ALEC Releases 2009 Rich States, Poor States

March 18, 2009

The American Legislative Exchange Council has released this week the second edition of Rich States, Poor States, authored by Arthur Laffer, Stephen Moore, and Jonathan Williams.

According to the Executive Summary, the 15 policy factors used to calculate the scores are:

• Highest Marginal Personal Income Tax Rate

• Highest Marginal Corporate Income Tax Rate

• Personal Income Tax Progressivity

• Property Tax Burden

• Sales Tax Burden

• Tax Burden From All Remaining Taxes

• Estate Tax/Inheritance Tax (Yes or No)

• Recently Legislated Tax Policy Changes

• Debt Service as a Share of Tax Revenue

• Public Employees Per 1,000 Residents

• Quality of State Legal System

• State Minimum Wage

• Workers’ Compensation Costs

• Right-to-Work State (Yes or No)

• Tax or Expenditure Limits

ALEC finds the top ten best states (in order from one to ten) are: Utah, Colorado, Arizona, Virginia, South Dakota, Wyoming, Nevada, Georgia, Tennessee, and Texas. There are 4 overlapping states with the Tax Foundation’s State Business Tax Climate Index: Wyoming (1), South Dakota (2), Nevada (3), Texas (7).

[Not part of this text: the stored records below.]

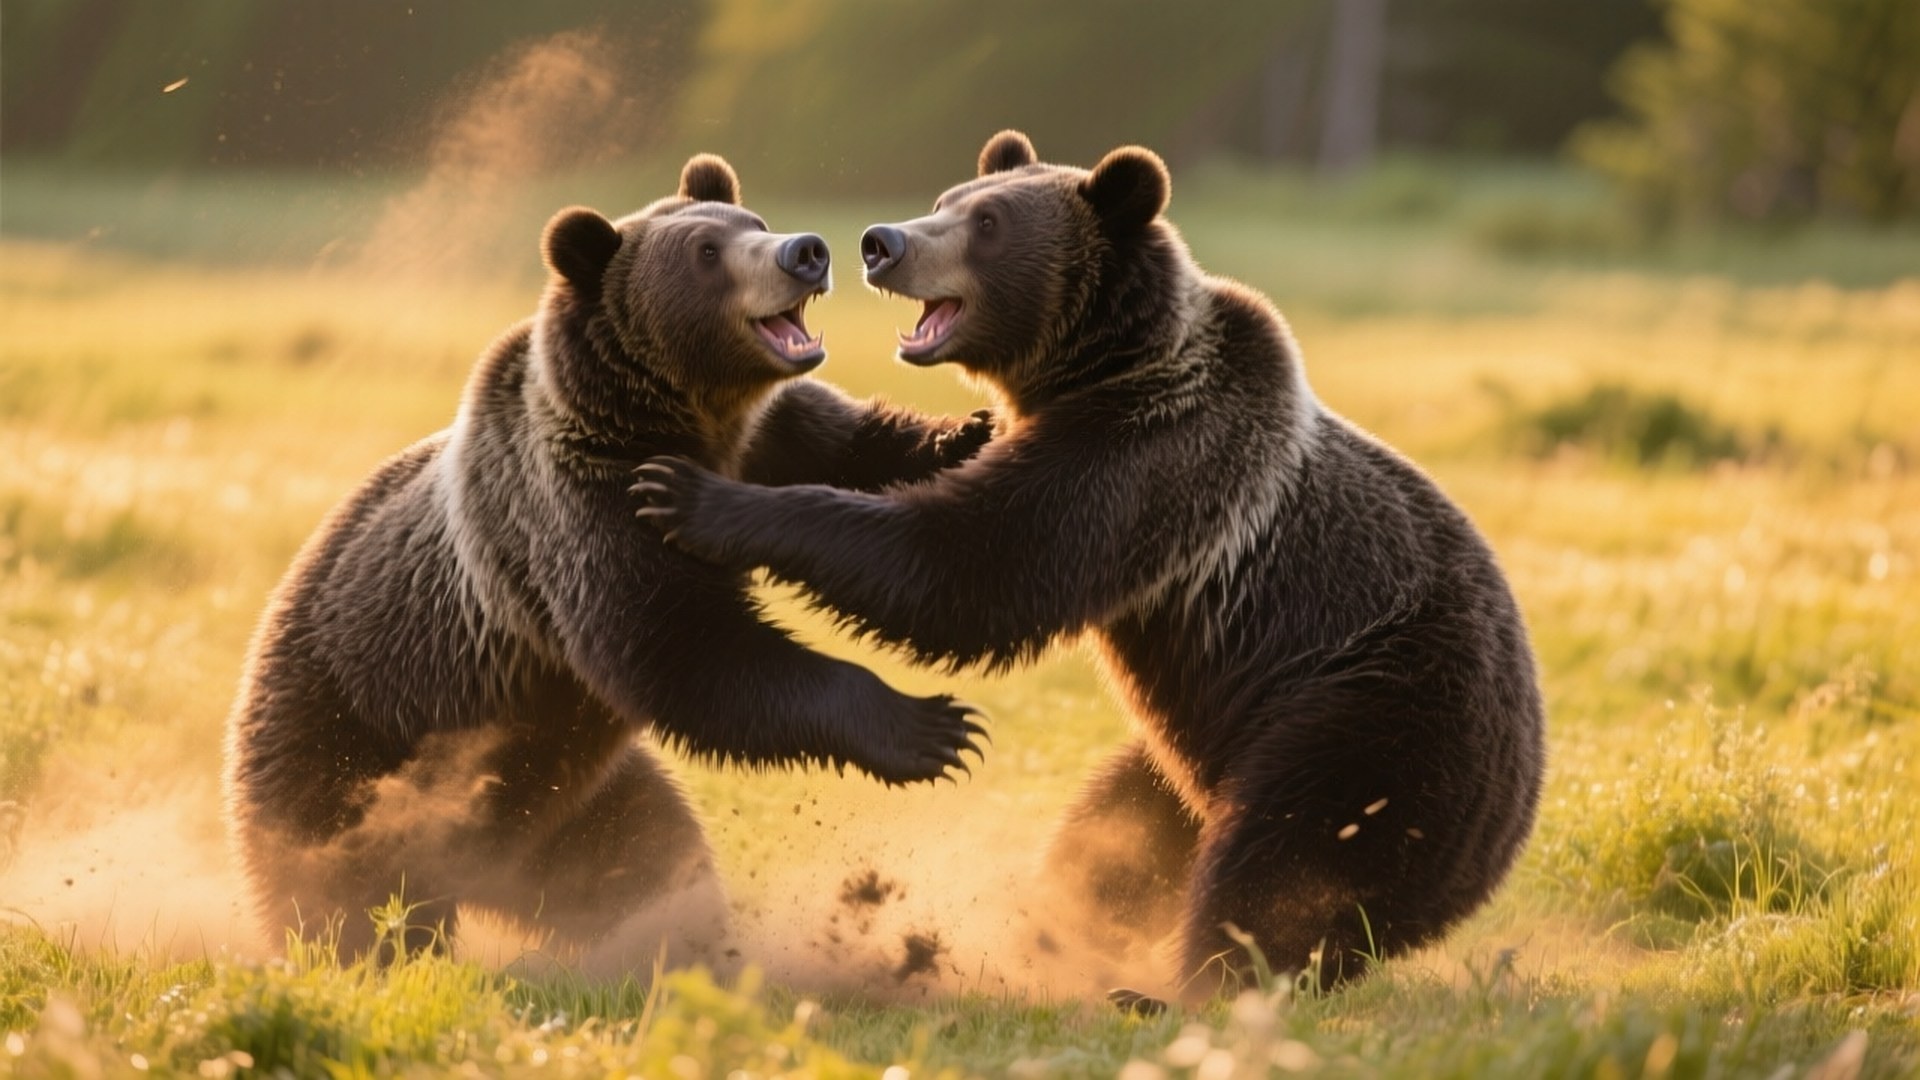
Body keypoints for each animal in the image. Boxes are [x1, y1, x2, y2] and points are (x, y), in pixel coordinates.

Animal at [225, 153, 989, 967]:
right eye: (707, 253)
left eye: (752, 223)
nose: (805, 251)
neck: (678, 422)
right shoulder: (577, 513)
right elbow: (685, 646)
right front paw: (926, 727)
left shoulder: (769, 439)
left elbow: (848, 452)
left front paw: (964, 433)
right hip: (347, 750)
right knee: (342, 898)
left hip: (571, 803)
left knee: (645, 855)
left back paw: (665, 941)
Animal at [631, 131, 1547, 1003]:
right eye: (949, 199)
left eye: (988, 223)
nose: (881, 242)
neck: (1097, 369)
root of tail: (1526, 796)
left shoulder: (1151, 461)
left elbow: (971, 567)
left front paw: (700, 499)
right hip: (1192, 748)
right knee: (1122, 834)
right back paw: (1060, 930)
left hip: (1373, 714)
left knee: (1293, 858)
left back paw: (1186, 987)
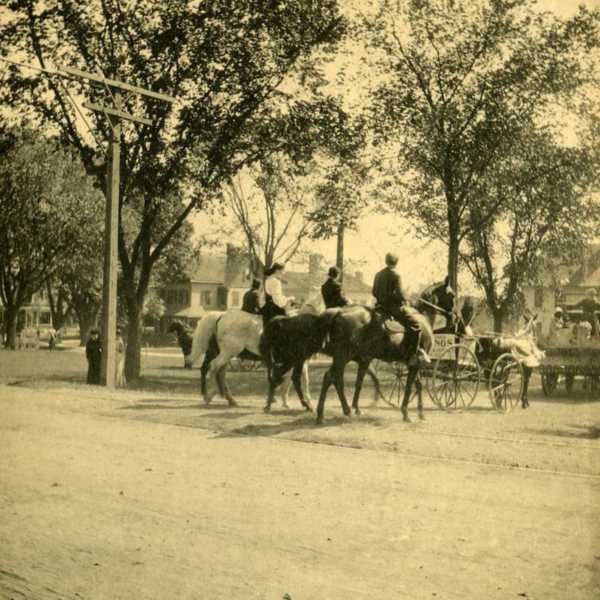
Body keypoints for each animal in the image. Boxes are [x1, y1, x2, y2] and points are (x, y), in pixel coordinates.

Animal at [260, 280, 458, 424]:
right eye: (452, 295)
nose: (455, 317)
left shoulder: (372, 360)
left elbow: (365, 382)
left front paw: (419, 412)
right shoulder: (412, 363)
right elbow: (410, 385)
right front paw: (406, 413)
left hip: (308, 358)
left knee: (293, 376)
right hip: (314, 357)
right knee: (321, 377)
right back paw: (317, 411)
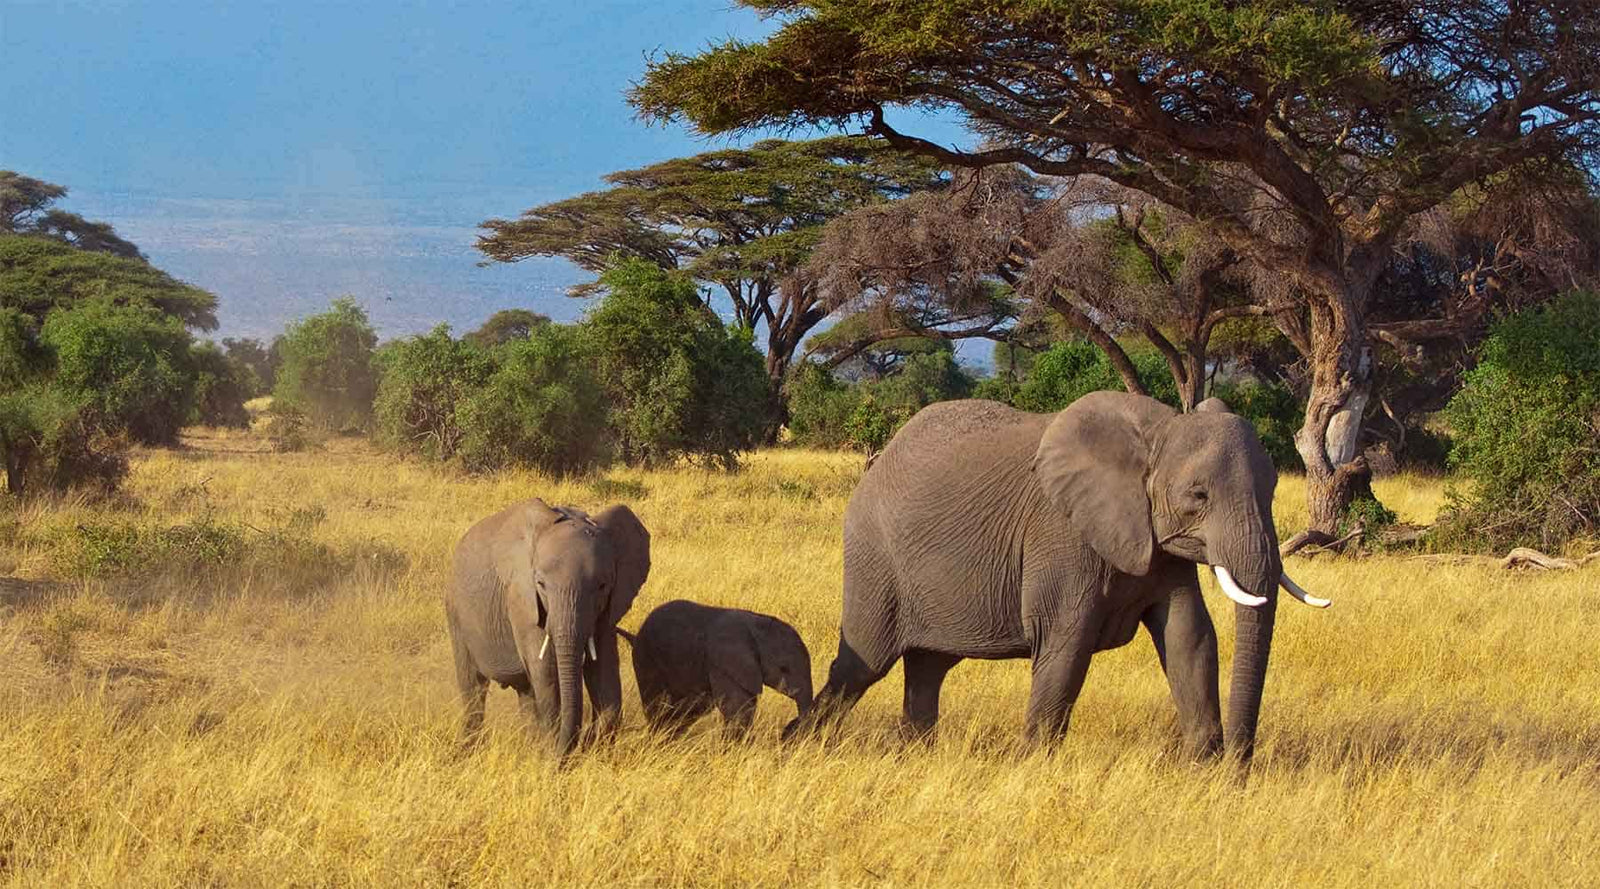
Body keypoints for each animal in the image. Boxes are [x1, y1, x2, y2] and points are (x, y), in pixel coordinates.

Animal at [445, 498, 650, 759]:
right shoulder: (522, 600)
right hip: (455, 611)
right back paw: (469, 751)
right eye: (541, 584)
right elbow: (546, 673)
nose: (579, 744)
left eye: (603, 585)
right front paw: (550, 754)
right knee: (473, 686)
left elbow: (604, 671)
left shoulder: (609, 607)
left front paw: (589, 749)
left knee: (525, 692)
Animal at [619, 600, 813, 739]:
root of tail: (635, 636)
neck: (757, 625)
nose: (790, 727)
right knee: (657, 704)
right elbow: (737, 708)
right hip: (646, 660)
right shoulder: (724, 663)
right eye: (784, 669)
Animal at [782, 392, 1328, 761]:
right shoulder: (1061, 535)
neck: (1157, 432)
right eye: (1198, 496)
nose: (1241, 762)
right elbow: (1066, 643)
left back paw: (914, 754)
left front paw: (1204, 769)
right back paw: (795, 743)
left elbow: (1188, 637)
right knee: (863, 664)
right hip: (875, 556)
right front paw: (1033, 765)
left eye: (1273, 490)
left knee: (928, 668)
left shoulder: (1157, 544)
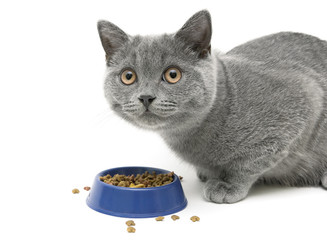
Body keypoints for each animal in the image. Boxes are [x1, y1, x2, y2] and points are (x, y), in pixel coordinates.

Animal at [97, 10, 327, 203]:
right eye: (128, 76)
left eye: (173, 74)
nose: (146, 97)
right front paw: (209, 174)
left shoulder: (306, 95)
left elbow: (249, 164)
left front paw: (227, 185)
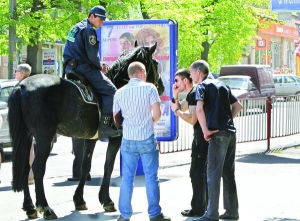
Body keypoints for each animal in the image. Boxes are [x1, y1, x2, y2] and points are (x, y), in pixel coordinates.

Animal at [8, 42, 165, 219]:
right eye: (156, 63)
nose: (161, 87)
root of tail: (21, 86)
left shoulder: (90, 139)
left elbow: (85, 166)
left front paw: (79, 200)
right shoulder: (116, 138)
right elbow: (108, 166)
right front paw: (106, 200)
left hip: (27, 136)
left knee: (25, 167)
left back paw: (29, 207)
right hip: (44, 138)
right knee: (37, 168)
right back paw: (45, 207)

ALEC’s bottom ten states (in order from 50-41) are: New York, Vermont, Rhode Island, Maine, New Jersey, Ohio, Illinois, California, Pennsylvania, Hawaii. Six of these states overlap with the ten worst states in our Index: New Jersey (50), New York (49), California (48), Ohio (47), Rhode Island (46), Vermont (43).